I think in the next few decades, the impacts of climate change will be all around us, and there will be far more demand to stop it getting worse. At this point, we come to a business proposition.

You – The World, (businesses and governments) want to stop the temperature from increasing by removing excess carbon dioxide from the atmosphere and critical industries. Me – A carbon capture business, can give you that technology, but at a price.

The result? Ca-Ching! Valuable business deals – between carbon capture manufacturers, and industries all over the world, leading to the growth of a massive new industry. Getting the markets right for carbon capture is challenging – we need to figure out how everyone will pay for this, and nothing is guaranteed. But if we do succeed, and British companies make and sell that technology (and we currently have a competitive advantage in CCUS innovation), then they will make a killing.

Successful Industries Pay a Lot of Tax

Successful companies pay corporation tax, and business rates and national insurance contributions, and their employees will make lots of money and pay income tax, and then they will buy lots of products and services, on which they pay sales tax, and the whole thing stimulates the economy, so that other people make more money (and pay more tax). Creating a very successful industry leads to higher tax revenues and economic growth, benefiting all.
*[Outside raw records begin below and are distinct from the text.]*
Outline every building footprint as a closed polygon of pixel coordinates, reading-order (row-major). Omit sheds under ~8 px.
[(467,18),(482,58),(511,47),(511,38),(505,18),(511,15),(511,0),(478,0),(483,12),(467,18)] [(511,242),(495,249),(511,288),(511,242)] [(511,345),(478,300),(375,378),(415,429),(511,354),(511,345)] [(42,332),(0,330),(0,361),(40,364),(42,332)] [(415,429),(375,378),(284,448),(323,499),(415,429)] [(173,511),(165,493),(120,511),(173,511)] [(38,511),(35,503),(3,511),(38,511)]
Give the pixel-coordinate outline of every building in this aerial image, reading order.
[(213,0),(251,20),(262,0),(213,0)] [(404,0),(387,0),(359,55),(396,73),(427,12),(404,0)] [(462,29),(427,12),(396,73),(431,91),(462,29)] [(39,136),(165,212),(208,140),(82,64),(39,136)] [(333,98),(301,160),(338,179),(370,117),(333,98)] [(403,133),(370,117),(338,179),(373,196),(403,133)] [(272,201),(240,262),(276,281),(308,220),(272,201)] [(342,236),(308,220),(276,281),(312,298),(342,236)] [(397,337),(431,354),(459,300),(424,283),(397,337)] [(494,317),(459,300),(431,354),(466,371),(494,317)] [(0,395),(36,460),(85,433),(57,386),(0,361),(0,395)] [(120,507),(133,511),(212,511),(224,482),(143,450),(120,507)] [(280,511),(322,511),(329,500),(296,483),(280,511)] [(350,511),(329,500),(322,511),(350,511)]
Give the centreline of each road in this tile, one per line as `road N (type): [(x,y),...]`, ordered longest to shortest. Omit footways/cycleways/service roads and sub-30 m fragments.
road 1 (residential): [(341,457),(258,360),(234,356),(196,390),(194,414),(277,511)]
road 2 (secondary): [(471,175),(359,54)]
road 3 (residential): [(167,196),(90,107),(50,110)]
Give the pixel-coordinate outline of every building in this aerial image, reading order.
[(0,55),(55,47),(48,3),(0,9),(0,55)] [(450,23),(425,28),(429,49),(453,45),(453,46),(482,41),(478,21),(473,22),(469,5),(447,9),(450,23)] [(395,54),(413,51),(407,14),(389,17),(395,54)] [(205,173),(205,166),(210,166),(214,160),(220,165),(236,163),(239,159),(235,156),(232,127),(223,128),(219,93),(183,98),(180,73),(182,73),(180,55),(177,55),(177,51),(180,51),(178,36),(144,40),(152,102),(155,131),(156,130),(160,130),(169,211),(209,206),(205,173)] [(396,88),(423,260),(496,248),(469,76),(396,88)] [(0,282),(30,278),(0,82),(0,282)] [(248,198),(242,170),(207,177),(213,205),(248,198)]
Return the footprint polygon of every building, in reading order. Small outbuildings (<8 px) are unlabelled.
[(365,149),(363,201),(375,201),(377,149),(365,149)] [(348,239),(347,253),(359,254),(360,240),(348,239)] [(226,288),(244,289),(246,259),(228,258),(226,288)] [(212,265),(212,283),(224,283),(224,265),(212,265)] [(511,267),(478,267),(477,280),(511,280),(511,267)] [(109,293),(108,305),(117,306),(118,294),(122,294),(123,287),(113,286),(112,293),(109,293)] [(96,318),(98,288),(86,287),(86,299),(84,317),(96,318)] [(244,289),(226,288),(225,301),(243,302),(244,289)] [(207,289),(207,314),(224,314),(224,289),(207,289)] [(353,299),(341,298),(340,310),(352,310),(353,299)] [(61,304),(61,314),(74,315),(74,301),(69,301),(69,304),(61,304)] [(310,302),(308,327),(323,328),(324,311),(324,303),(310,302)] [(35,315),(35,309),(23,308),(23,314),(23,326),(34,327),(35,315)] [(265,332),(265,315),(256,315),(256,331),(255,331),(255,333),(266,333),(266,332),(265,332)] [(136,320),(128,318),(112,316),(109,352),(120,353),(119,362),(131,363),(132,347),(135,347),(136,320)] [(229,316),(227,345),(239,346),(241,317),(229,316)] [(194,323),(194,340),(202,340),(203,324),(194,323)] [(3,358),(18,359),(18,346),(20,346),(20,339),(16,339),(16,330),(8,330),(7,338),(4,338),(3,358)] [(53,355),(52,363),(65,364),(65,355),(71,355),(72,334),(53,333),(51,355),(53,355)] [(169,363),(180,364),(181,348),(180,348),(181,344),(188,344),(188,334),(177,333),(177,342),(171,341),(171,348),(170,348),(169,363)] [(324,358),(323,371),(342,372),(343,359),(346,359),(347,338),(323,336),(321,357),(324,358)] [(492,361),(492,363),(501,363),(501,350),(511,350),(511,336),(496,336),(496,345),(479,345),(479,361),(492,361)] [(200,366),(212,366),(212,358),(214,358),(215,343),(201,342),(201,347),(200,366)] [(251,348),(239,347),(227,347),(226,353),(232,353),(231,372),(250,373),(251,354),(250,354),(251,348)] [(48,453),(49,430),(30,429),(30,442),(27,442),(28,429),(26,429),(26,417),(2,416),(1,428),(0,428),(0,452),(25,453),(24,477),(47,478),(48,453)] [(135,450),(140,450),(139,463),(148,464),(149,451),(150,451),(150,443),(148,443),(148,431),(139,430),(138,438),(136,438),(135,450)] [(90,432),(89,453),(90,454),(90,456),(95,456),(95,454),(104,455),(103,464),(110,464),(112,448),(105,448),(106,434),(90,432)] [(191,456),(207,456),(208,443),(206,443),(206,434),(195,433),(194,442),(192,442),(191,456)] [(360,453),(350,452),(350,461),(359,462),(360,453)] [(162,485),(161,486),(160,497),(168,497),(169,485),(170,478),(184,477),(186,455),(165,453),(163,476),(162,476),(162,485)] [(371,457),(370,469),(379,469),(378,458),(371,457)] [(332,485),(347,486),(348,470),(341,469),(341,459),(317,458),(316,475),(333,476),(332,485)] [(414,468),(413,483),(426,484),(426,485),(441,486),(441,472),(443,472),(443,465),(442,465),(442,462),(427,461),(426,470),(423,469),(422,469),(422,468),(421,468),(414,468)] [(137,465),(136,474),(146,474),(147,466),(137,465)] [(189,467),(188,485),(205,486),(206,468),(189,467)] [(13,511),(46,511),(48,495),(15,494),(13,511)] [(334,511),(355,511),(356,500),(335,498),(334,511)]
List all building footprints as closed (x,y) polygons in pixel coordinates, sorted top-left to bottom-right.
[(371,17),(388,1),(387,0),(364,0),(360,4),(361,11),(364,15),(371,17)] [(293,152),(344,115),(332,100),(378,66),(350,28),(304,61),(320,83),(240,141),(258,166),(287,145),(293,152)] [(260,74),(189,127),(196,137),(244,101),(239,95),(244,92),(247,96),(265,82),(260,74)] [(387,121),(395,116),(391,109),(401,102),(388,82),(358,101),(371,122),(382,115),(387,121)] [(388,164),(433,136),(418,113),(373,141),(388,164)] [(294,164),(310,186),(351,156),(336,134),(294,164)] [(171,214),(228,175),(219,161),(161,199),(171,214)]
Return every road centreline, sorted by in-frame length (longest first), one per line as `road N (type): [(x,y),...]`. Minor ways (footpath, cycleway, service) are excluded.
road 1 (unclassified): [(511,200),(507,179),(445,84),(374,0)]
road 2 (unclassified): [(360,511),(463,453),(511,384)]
The idea that taxpayers will not benefit from investing in carbon capture is a failure of long-term thinking. The costs of this technology right now to current taxpayers will be a fraction of the gains of getting it right later. And that’s if we ignore all the actual climate benefits of doing so.

It’s Not That Much Money

Some will argue that these future gains are not worth the current losses to their pocket. There’s grounds to question the current structureof the investment, and with tax burdens the highest they’ve been for 70 years, unnecessary costs should be scrutinised.

But the actual cost of CCS – 21 billion over 25 years, while it sounds like a lot, is a fraction of government spending. I’ve provided a variety of other spending categories to assess the breakdown, and at 0.8 billion a year, investments in carbon capture only come to;

  • 0.063% of the entire budget
  • 0.763% of debt interest payments
  • 5.84% of the £13.7 bn budget for Science, Technology and Innovation (CCS falls within DESNZ, so the 0.8 bn is on top of that budget)
  • 0.9% of Local Council spending
  • And a measly 0.5% of the second largest spend in the UK budget – £150.7 billion on pensions

Investing in CCS isn’t about the price of the carbon we save now. It’s about having a stake in the essential technologies of the future.

I think that’s a good use of my taxes.